O projeto ainda vem sofrendo constantes modificações com a justificativa de
“otimização”. A mais recente indica apenas um canal de derivação em
substituição aos dois canais originalmente concebidos na revisão do projeto. O
fato é que a região da Volta Grande do Xingu sofrerá uma severa diminuição dos
níveis de água no trecho seccionado do rio. A “garantia” de uma vazão ecológica
de 700m³/s é uma ficção e não permite à população (incluindo as comunidades
indígenas Paquiçamba e Arara) que ficará na região água suficiente para suas
necessidades (transporte e alimentação à base de pesca). É possível acreditar
em uma fiscalização independente da Agência Nacional de Águas (ANA), a
monitorar as vazões de forma a impedir que não se turbinem as águas necessárias
para a geração nas épocas de hidrologia reduzida?
A insistência do governo em levar adiante o projeto de Belo Monte mostra que a
lógica técnica e econômica cedeu lugar à obsessão. Com graves conseqüências que
não se restringem às populações indígenas e comunidades ribeirinhas do rio Xingu.

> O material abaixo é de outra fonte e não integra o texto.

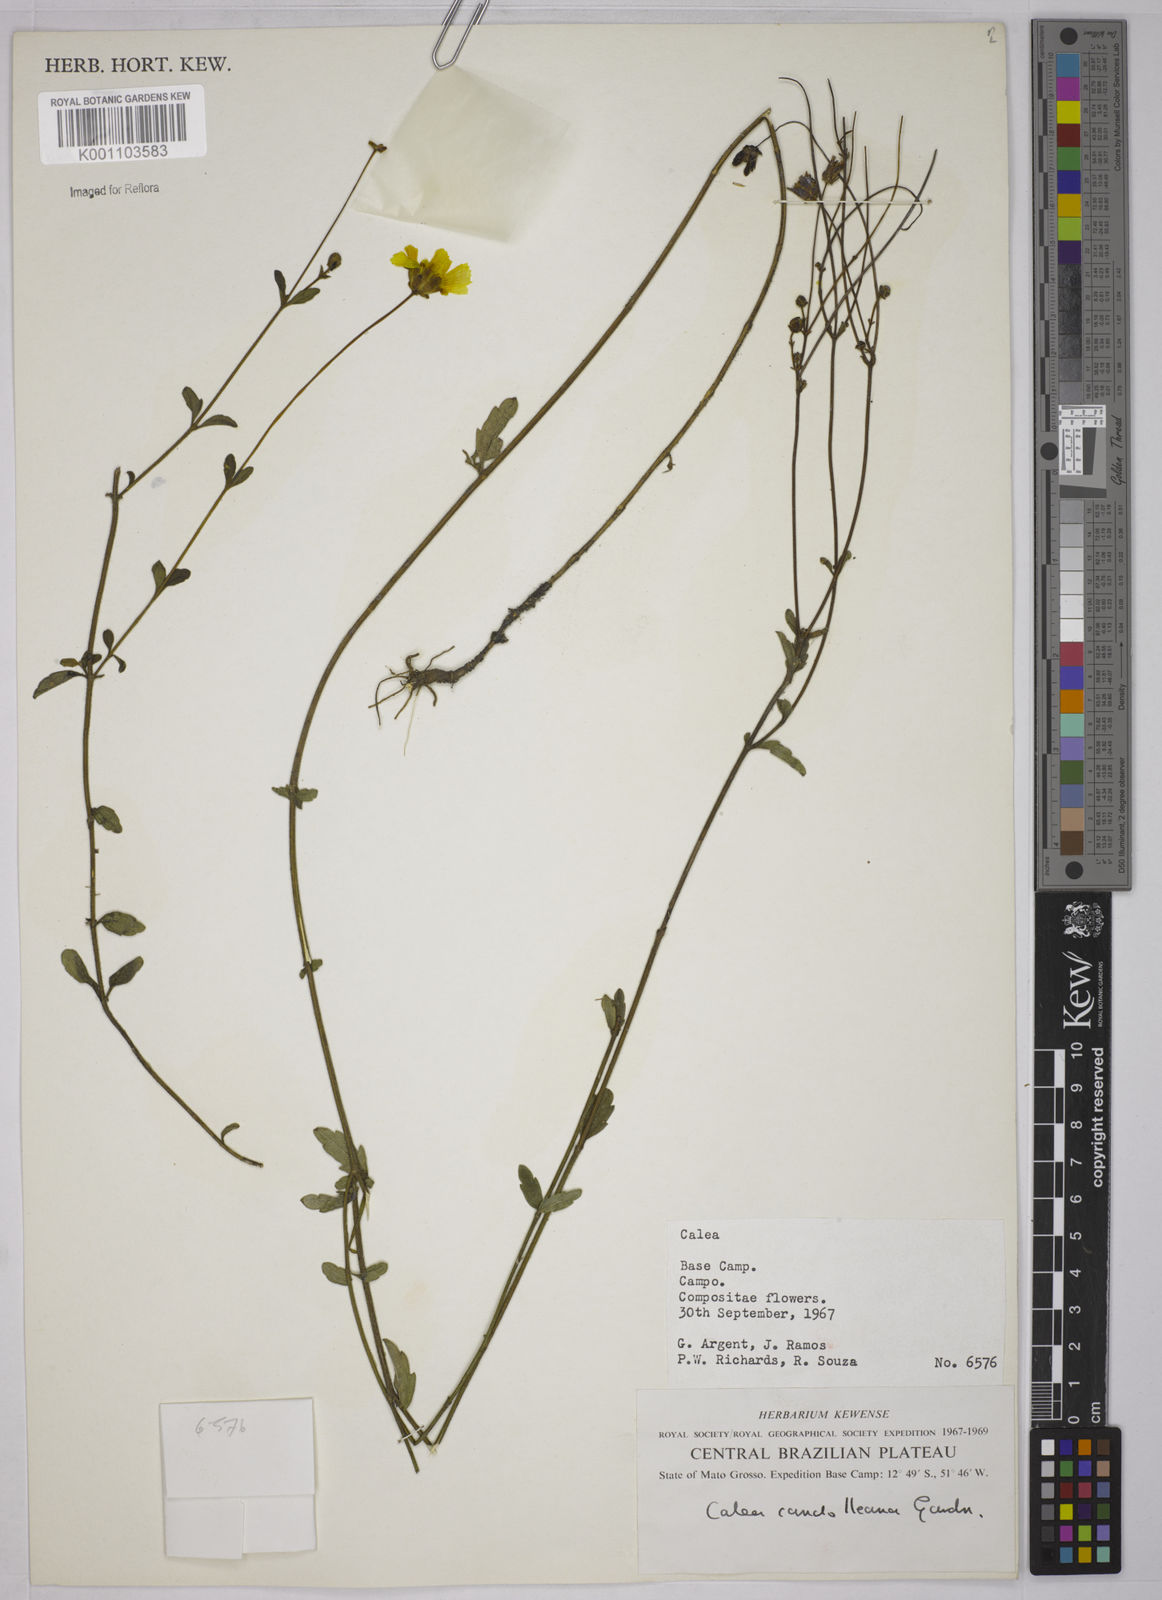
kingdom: Plantae
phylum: Tracheophyta
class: Magnoliopsida
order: Asterales
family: Asteraceae
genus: Calea
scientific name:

Elas serão também sentidas nos bolsos de todos nós, consumidores de
eletricidade. O espectro do “apagão” parece ser a única justificativa para a
construção dessa usina.
Entretanto, ela aponta também o modelo de desenvolvimento que se quer dar á
região amazônica e ao país. A energia a ser produzida pela usina não será
utilizada para aliviar a pobreza e incorporar parcelas da população que sempre
estiveram excluídas das benesses do consumo. Ela será destinada a satisfazer a
necessidade de grandes grupos metalúrgicos na perpetuação do modelo que se
apropria dos recursos naturais das águas dos rios da região para produzir bens
de baixo valor agregado, mas de alto conteúdo energético para exportação. A
isso chamam de desenvolvimento.
É preciso reabrir o debate de modelo de desenvolvimento que queremos para o
Brasil. Está na hora de rever a concepção dos projetos hidrelétricos na
Amazônia.
Os rios amazônicos (Madeira, Tocantins, Araguaia, Xingu e Tapajós) detêm cerca
de 65% do assim chamado “potencial hidrelétrico” brasileiro. No debate está em
jogo o direcionamento da política energética do país, bem como o próprio futuro
da ocupação amazônica. É necessário diversificar a matriz de geração de energia
elétrica que atualmente prioriza a hidreletricidade, equivocadamente
considerada como “limpa” e “barata”. A utilização da energia dos ventos
(eólica) da biomassa (resíduos agrícolas), bem como outras fontes alternativas
devem ser ampliadas. E abandonar as que levam à destruição dos rios e culturas
de quem vive às suas margens”.
Depois de ler e fazer a devida análise pessoal, acredito não
haver mais dúvidas quanto à existência desse complexo tão agressivo e em
desacordo com a realidade dos tempos modernos e suas opções não descartáveis.